Serum KL-6 and SP-D produced from type II pneumocytes are biomarkers that can be used in the differential diagnosis of ILD. T. Okomoto et al. determined serum KL-6 and SP-D levels significantly higher in acute HP and chronic HP than in patients with IPF, CVD-IP, sarcoidosis. For patients in the chronic HP group who had acute exacerbation (AE), KL-6 level was significantly higher than KL-6 level one month before AE (20). ). Precipitating antibodies were used to differentiate chronic HP from other fibrotic interstitial lung diseases and it was concluded that serum precipitating antibodies have no role in the diagnostic approach to chronic HP (21). In a study in which Cathepsin-K was used as an immunohistochemical marker, Cathepsin-K was found to be a sensitive and specific marker that detects granulomatous reactions in chronic HP (22).

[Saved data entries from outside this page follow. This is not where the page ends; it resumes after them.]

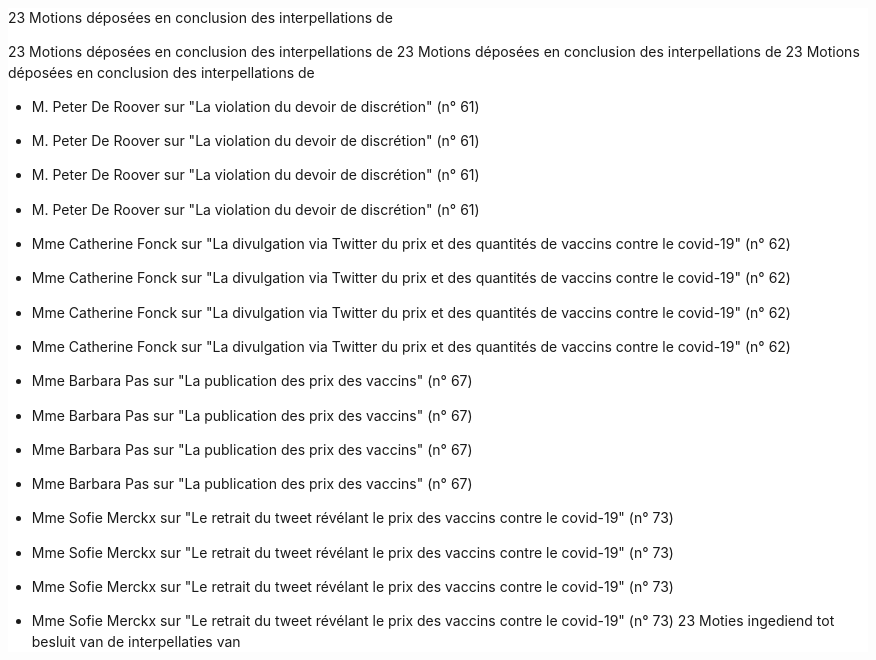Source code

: 
23 Motions déposées en conclusion des
interpellations de



23 Motions déposées en conclusion des
interpellations de
23 Motions déposées en conclusion des
interpellations de
23 Motions déposées en conclusion des
interpellations de
- M. Peter De Roover sur
"La violation du devoir de discrétion" (n° 61)

- M. Peter De Roover sur
"La violation du devoir de discrétion" (n° 61)
- M. Peter De Roover sur
"La violation du devoir de discrétion" (n° 61)
- M. Peter De Roover sur
"La violation du devoir de discrétion" (n° 61)
- Mme Catherine Fonck sur
"La divulgation via Twitter du prix et des quantités de vaccins contre le
covid-19" (n° 62)

- Mme Catherine Fonck sur
"La divulgation via Twitter du prix et des quantités de vaccins contre le
covid-19" (n° 62)
- Mme Catherine Fonck sur
"La divulgation via Twitter du prix et des quantités de vaccins contre le
covid-19" (n° 62)
- Mme Catherine Fonck sur
"La divulgation via Twitter du prix et des quantités de vaccins contre le
covid-19" (n° 62)
- Mme Barbara Pas sur
"La publication des prix des vaccins" (n° 67)

- Mme Barbara Pas sur
"La publication des prix des vaccins" (n° 67)
- Mme Barbara Pas sur
"La publication des prix des vaccins" (n° 67)
- Mme Barbara Pas sur
"La publication des prix des vaccins" (n° 67)
- Mme Sofie Merckx sur
"Le retrait du tweet révélant le prix des vaccins contre le covid-19"
(n° 73)

- Mme Sofie Merckx sur
"Le retrait du tweet révélant le prix des vaccins contre le covid-19"
(n° 73)
- Mme Sofie Merckx sur
"Le retrait du tweet révélant le prix des vaccins contre le covid-19"
(n° 73)
- Mme Sofie Merckx sur
"Le retrait du tweet révélant le prix des vaccins contre le covid-19"
(n° 73)
23 Moties ingediend tot besluit
van de interpellaties van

We found that PLR and NLR values were higher in HP patients compared to the control group, and were significantly higher in acute HP than chronic HP. PLR and NLR cutoff values between the HP and the control group 177 and 2.76, respectively. We also found the cutoff values for PLR and NLR to predict acute HP and chronic HP differential diagnosis were 110 and 2.15, respectively.

Limitations of the study

There were limitations to this study:it was retrospective,in the control group, laboratory values such as ESR and CRP showing inflammation and respiratory function test parameters could not be examined, the lack of cell analysis in the BAL fluid of all patients And the value of both ratios to diagnose HP and to differentiate between AHP and CHP is characterized by a low sensitivity which could lead to a number of false negative results.

Conclusion

Sometimes there may be difficulties in the diagnosis and differentiation of acute vs. chronic HP. Other biomarkers such as KL-6 and SP-D are difficult to obtain and are expensive. PLR and NLR values, which are inexpensive and easily accessible, can guide us both in the diagnosis and the distinction of acute vs. chronic HP forms together with clinical, imaging, BAL findings and with the history of exposure.